• _DIRECTION_
From the agreement excerpt, transcribe verbatim the part that opens with the words containing "(a) Upon the" and closes with "CC to NewComm.".

• _PROVIDED PASSAGE_
* * *

Section 6.03 "Market Stand-Off" Agreement. During the period of
duration specified by NewComm and an underwriter of NewComm Stock or other
equity and equity-linked securities of NewComm (which period shall not exceed
one hundred eighty (180) days), following the effective date of a registration
statement of NewComm filed under the Act, neither CC nor TLD shall, to the
extent requested by NewComm and such underwriter, directly or indirectly sell,
offer to sell, contract to sell (including, without limitation, any short sale),
grant any option to purchase or otherwise transfer or dispose of (other than to
those who agree to be similarly bound) any equity and equity-linked securities
of NewComm held by it at any time during such period (except, (i) transfers
between or among CC and TLD; (ii) NewComm stock included in such registration;
and (iii) transfers to Affiliates of the transferor).
Section 6.04 Listing. In connection with a registration pursuant to
Article VI of this Agreement, NewComm will use all commercially reasonable
efforts to qualify the NewComm or TLD stock sold pursuant to such registration
to trade on a United States national securities exchange or on the National
Association of Securities Dealers Automated Quotation ("NASDAQ") system and to
maintain the inclusion of such NewComm Stock on a United States national
securities exchange or the NASDAQ system for a period of four years after the
effective date of a registration statement filed with the SEC pursuant to this
Agreement. The NASDAQ system shall mean the NASDAQ National Market.
- 25 -
ARTICLE VII. ADDITIONAL COVENANTS
Section 7.01 Best Efforts. Subject to the terms and conditions of this
Agreement, each party will use commercially reasonable efforts to take, or cause
to be taken, all actions and to do, or cause to be done, all things necessary or
desirable under applicable laws and regulations to consummate the transactions
contemplated by this Agreement. TLD and CC each agree to execute and deliver
such other documents, certificates, agreements and other writings and to take
such other actions as may be necessary or desirable in order to consummate or
implement expeditiously the transactions contemplated by this Agreement.
Section 7.02 FCC Filing.
(a) Upon the execution and delivery of this Agreement (or as soon as
practicable thereafter), an application will be filed by TLD and NewComm (and
CC, if applicable), with the FCC requesting the pro forma transfer of the
Licenses from CC to NewComm.
(b) At the Closing Date (or as soon as practicable thereafter), an
application will be filed by TLD and NewComm (and CC, if applicable), with the
FCC requesting authorization for TLD (as a foreign corporation) to hold more
than a 25% equity interest in NewComm and for the transfer of control of the
Licenses from SuperTel to NewComm or to CC.

* * *

• _DATA_
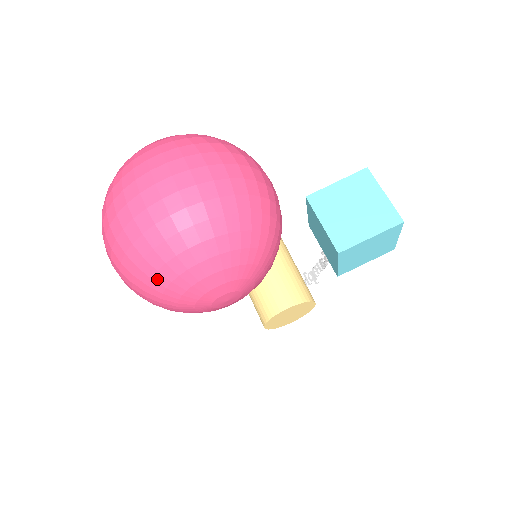
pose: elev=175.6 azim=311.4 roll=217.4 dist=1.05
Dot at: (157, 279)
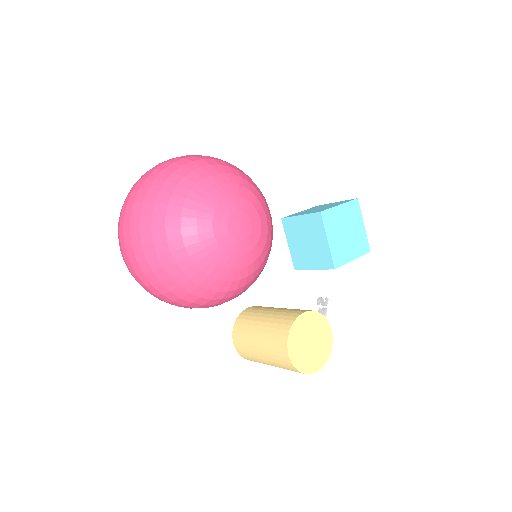
Dot at: (177, 193)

* * *

• _SOLUTION TO THE EXERCISE_
(a) Upon the execution and delivery of this Agreement (or as soon as
practicable thereafter), an application will be filed by TLD and NewComm (and
CC, if applicable), with the FCC requesting the pro forma transfer of the
Licenses from CC to NewComm.